The Data-Driven Marketing Institute (DDMI), a Direct Marketing Association (DMA) initiative, has released the findings of a study quantifying the economic value of the data-driven marketing economy (DDME – acronym alert!). So here it is: $156 billion and about 676,000 jobs last year. The majority of that value – $110 million – comes from services that are directly or indirectly dependent on data exchanged or rented among firms. In other words, data-driven marketing’s value is very much dependent on the flow and exchange of data through the ecosystem.
Breaking down that $110 million, the study finds that roughly $32 billion is “contingent” upon the exchange of data among firms, with this primarily the realm of data transfer from data owners to 3rd-party data users (“upstream” transfer) who leverage it to identify prospects, customers and audiences.
The other $78 billion is indirectly dependent on servicing individual-level data that gets exchanged among unrelated firms. That includes firms earning revenues from servicing such data, typically by providing either upstream advisory or creative services, or downstream media production and delivery services.

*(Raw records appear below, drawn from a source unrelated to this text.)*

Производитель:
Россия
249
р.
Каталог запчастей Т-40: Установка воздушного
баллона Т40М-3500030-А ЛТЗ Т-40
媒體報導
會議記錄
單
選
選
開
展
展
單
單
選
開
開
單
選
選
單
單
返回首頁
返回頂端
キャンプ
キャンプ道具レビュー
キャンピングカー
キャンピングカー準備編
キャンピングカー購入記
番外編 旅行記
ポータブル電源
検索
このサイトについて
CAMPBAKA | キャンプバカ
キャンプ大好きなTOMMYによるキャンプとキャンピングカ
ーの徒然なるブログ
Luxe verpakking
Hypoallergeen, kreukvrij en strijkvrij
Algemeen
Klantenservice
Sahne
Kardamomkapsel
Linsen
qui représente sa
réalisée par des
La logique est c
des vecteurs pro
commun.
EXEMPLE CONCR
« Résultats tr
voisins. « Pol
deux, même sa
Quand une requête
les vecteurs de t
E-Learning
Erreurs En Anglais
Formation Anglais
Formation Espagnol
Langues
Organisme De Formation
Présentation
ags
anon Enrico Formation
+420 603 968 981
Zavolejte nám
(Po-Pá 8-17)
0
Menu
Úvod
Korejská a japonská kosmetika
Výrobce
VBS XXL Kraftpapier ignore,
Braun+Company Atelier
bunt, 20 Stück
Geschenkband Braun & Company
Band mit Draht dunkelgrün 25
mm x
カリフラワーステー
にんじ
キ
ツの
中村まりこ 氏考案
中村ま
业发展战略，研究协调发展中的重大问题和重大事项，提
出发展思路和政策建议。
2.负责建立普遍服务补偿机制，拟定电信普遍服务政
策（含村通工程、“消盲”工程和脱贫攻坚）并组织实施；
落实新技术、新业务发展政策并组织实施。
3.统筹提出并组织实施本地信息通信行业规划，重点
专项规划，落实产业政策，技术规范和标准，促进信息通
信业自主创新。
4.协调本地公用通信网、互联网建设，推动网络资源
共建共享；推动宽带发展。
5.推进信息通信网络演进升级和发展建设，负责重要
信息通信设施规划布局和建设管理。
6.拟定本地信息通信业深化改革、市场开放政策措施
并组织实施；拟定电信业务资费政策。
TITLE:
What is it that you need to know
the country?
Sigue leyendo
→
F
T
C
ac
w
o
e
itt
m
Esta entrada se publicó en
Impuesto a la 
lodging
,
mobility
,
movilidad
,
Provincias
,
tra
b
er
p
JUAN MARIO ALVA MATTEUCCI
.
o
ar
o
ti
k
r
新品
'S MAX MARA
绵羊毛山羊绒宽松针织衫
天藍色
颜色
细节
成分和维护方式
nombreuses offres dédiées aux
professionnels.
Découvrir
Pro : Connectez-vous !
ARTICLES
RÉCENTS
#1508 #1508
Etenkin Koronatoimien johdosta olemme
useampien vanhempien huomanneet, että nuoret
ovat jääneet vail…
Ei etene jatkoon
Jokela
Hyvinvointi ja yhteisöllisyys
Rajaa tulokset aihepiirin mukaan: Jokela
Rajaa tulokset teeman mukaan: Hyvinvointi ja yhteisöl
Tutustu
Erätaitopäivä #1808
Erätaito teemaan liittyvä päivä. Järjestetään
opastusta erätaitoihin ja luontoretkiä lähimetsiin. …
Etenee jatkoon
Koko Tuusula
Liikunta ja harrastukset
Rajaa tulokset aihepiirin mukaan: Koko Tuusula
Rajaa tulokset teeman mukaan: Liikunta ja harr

Somewhat unsurprisingly, the DMA’s study – conducted by Professors John Deighton of Harvard Business School and Peter Johnson of Columbia University – takes aim at government regulation, suggesting that policies hindering the exchange of data would not only impact that $110 billion in added value to the US economy, but would also unduly hurt the players that benefit most from that value: small businesses, particularly American ones. That’s because the study authors argue that the biggest beneficiary of the DDME is small business, for which the exchange of data levels the playing field with big players. Moreover, according to the authors, firms involved in the data-driven marketing economy earn up to 15% of their revenues overseas while employing most of their staff in the US.
Whether or not the study assists in moving “from a fear-based to a fact-based conversation,” which the DMA states as its intent, will be seen over time. But clearly by focusing on the small business and “Made in America” aspects of the DDME, the study hits on some political favorites.
The study is the latest in a series of research reports looking to quantify the value of various marketing ecosystems. Recently the Mobile Marketing Association produced a report suggesting that the mobile marketing ecosystem contributed $139 billion in incremental output to the US economy last year. Prior to that, research from the Interactive Advertising Bureau indicated that the ad-supported internet ecosystem contributed 5.1% of US GDP in 2011, or about $742 billion.
About the Data: Full methodological details can be found by accessing the DMA study using the link above.